As our lives become increasingly dependent and entwined with digital services and processes, our well-being becomes increasingly reliant on each link in the chain functioning optimally. Each minor fracturing of process ends up weaponized as a way to break a business. A breach in a service means an inability to function or a loss of control of intellectual property, even if the attack doesn’t necessarily spread to a full compromise. Vulnerability on this front can damage your reputation, dull your competitive edge, or worse.

Conclusion

As geopolitical relationships are strained and economies increasingly compete for limited resources, we’re going to see this is just the beginning for cyber warfare. Nation-state actors see cyber-attacks as not just a way to damage a country, but a way to destabilize industries and finance further operations. A bomb dropped is an act of war (and costly to boot), but a pipeline or meat packing plant breached is the result of bad actors until proven otherwise (with the bonus of sowing discontent and damaging infrastructure).

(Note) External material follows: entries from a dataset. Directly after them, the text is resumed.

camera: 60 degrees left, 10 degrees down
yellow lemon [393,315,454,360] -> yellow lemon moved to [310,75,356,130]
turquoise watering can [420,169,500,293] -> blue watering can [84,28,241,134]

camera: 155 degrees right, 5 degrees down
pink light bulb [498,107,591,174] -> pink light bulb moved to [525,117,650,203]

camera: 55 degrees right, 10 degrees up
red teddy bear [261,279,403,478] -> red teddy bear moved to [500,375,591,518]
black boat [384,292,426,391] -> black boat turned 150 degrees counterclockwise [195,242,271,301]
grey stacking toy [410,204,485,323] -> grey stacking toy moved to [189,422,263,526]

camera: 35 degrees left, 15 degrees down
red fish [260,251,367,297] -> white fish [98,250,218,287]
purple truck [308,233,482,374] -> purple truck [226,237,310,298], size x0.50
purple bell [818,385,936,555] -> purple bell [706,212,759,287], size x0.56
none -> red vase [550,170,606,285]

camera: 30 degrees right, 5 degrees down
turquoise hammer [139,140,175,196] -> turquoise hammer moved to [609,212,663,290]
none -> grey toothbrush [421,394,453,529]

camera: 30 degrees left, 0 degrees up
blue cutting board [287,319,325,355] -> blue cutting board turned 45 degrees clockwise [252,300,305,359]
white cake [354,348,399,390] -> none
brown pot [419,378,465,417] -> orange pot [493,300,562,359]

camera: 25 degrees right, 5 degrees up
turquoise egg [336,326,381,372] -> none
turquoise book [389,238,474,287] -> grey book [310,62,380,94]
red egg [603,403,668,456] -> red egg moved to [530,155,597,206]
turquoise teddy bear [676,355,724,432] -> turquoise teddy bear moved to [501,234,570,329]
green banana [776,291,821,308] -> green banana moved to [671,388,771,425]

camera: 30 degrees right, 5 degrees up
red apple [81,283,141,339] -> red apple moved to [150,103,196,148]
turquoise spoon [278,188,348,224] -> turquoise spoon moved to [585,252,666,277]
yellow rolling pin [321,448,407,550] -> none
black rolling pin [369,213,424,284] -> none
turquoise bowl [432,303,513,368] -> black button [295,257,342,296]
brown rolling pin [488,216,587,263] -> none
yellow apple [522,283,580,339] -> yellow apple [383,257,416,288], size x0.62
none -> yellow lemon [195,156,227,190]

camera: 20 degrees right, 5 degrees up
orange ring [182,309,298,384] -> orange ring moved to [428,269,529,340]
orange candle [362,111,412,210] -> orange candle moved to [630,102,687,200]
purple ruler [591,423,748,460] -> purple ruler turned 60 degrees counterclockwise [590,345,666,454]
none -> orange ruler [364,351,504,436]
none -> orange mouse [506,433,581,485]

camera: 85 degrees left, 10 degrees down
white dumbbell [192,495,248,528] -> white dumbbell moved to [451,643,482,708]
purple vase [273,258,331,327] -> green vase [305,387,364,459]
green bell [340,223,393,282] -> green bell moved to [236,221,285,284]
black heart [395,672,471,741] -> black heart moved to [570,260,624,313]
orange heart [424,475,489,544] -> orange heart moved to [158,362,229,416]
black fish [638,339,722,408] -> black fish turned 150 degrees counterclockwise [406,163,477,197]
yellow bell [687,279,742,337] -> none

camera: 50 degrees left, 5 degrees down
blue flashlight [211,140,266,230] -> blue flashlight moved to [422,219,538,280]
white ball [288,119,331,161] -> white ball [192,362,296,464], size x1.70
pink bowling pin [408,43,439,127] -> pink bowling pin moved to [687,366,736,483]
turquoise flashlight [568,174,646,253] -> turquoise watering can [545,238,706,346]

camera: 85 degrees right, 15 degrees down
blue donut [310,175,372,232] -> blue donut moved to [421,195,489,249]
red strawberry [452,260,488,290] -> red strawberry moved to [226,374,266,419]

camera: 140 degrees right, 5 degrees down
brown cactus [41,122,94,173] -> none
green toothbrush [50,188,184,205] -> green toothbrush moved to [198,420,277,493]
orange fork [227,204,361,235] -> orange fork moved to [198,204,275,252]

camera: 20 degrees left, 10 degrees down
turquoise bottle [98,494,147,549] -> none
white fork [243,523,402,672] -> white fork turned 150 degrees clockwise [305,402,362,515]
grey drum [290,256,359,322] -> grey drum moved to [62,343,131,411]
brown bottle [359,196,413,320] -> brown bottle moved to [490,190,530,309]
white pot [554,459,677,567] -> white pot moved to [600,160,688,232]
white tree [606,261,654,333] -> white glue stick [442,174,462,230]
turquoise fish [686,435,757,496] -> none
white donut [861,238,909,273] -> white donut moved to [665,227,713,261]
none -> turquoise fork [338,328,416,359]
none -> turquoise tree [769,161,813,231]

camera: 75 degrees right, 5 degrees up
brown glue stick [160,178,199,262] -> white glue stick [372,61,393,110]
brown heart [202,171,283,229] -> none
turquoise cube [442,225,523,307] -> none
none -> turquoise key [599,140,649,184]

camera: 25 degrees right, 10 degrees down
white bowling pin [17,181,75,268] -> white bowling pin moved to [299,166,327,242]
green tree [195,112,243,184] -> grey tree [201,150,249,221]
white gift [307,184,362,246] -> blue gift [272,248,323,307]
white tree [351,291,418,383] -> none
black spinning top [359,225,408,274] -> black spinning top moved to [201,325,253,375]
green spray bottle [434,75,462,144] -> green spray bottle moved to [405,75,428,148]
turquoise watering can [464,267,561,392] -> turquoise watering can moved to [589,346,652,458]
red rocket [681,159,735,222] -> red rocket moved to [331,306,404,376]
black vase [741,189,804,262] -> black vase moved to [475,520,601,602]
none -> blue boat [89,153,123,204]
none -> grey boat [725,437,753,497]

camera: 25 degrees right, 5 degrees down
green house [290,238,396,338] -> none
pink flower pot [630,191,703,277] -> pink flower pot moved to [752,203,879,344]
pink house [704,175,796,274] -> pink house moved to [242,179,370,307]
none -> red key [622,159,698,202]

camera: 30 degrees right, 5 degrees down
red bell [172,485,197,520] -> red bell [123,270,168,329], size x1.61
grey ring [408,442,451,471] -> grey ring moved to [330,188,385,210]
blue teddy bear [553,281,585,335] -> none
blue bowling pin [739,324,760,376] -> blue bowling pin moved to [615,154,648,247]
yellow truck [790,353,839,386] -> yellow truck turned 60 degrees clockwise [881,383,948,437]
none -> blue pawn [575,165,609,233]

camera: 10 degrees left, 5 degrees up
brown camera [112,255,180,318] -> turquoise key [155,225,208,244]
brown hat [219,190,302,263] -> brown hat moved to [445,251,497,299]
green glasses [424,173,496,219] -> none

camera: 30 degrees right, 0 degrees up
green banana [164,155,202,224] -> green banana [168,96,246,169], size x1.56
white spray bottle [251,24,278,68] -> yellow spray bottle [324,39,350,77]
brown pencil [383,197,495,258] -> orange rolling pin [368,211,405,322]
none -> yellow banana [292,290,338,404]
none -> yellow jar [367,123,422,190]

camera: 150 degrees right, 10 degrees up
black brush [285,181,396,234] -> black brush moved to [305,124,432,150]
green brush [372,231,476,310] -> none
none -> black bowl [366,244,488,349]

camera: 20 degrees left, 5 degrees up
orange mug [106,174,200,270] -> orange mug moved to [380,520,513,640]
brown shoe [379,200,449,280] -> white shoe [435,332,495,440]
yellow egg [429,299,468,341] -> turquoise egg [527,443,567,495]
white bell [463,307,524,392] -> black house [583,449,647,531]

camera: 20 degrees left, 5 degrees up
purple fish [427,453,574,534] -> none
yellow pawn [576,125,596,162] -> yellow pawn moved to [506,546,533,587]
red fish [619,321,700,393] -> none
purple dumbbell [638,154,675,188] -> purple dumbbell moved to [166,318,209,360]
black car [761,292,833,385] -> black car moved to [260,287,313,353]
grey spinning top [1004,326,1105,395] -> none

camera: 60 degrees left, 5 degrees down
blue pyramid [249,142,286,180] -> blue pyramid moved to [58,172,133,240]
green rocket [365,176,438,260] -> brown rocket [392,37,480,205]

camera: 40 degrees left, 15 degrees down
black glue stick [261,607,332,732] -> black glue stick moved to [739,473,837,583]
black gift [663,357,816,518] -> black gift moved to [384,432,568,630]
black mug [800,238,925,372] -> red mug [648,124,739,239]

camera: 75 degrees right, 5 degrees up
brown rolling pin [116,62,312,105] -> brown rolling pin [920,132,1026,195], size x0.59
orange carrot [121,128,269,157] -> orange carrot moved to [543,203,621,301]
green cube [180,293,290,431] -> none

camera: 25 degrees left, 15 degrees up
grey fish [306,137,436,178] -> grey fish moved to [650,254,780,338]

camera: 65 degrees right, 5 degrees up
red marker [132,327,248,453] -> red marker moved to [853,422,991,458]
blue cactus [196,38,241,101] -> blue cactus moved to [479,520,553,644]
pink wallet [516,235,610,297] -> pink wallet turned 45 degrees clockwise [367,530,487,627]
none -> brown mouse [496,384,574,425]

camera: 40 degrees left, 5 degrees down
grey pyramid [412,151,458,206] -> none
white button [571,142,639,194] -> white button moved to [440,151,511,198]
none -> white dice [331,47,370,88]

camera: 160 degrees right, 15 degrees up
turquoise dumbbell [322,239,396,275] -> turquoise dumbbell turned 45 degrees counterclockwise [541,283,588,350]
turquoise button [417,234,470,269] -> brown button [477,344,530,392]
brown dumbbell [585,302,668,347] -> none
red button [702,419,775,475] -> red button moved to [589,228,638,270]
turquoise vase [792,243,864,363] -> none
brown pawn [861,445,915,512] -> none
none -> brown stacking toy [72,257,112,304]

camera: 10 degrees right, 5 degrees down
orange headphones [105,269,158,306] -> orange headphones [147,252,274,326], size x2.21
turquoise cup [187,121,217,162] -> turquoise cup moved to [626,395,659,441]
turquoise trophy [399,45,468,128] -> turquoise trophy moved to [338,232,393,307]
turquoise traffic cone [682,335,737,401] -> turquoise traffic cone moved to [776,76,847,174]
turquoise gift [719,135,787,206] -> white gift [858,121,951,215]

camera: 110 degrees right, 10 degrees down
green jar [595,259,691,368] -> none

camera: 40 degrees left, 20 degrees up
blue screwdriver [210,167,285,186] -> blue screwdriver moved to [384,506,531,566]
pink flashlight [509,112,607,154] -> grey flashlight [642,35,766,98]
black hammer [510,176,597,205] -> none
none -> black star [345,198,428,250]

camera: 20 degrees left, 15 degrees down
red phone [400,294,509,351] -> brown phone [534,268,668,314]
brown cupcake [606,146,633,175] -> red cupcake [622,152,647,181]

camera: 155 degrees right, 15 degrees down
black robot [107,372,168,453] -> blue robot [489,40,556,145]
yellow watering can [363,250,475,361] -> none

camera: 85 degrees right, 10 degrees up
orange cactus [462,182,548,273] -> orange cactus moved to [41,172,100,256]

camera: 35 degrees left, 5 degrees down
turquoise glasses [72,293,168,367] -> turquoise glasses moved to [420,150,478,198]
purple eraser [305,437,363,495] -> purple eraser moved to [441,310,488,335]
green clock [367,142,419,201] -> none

MSPs are going to become larger targets for cyber warfare as their value as an easier way into many companies becomes more attractive. RMM tools offer a near unlimited level of access to the machines they manage, all available in one attractive location. What are you doing to prevent your convenience from becoming a point of ingress for threat actors? How are you keeping your clients safe and mitigating politically motivated attacks which can destroy them?

We use and provide a layered approach to security to reduce the impact of any given action by a threat actor. No layer is perfect or anywhere close (anyone who tells you differently is lying), but the chances of getting in and doing damage decrease for each hurdle in the way. We combine that with alerting and smart solutions to prevent the spread of destruction or ingress to limit the damage done. We missed the latest round of attacks, and not just for luck. Add in backups and you can quickly roll with the punches. A nation-state actor that wants in will probably get in with enough resources, but you need to ensure that if (or when) they do, that they get as little as possible and that it is as inconvenient as possible.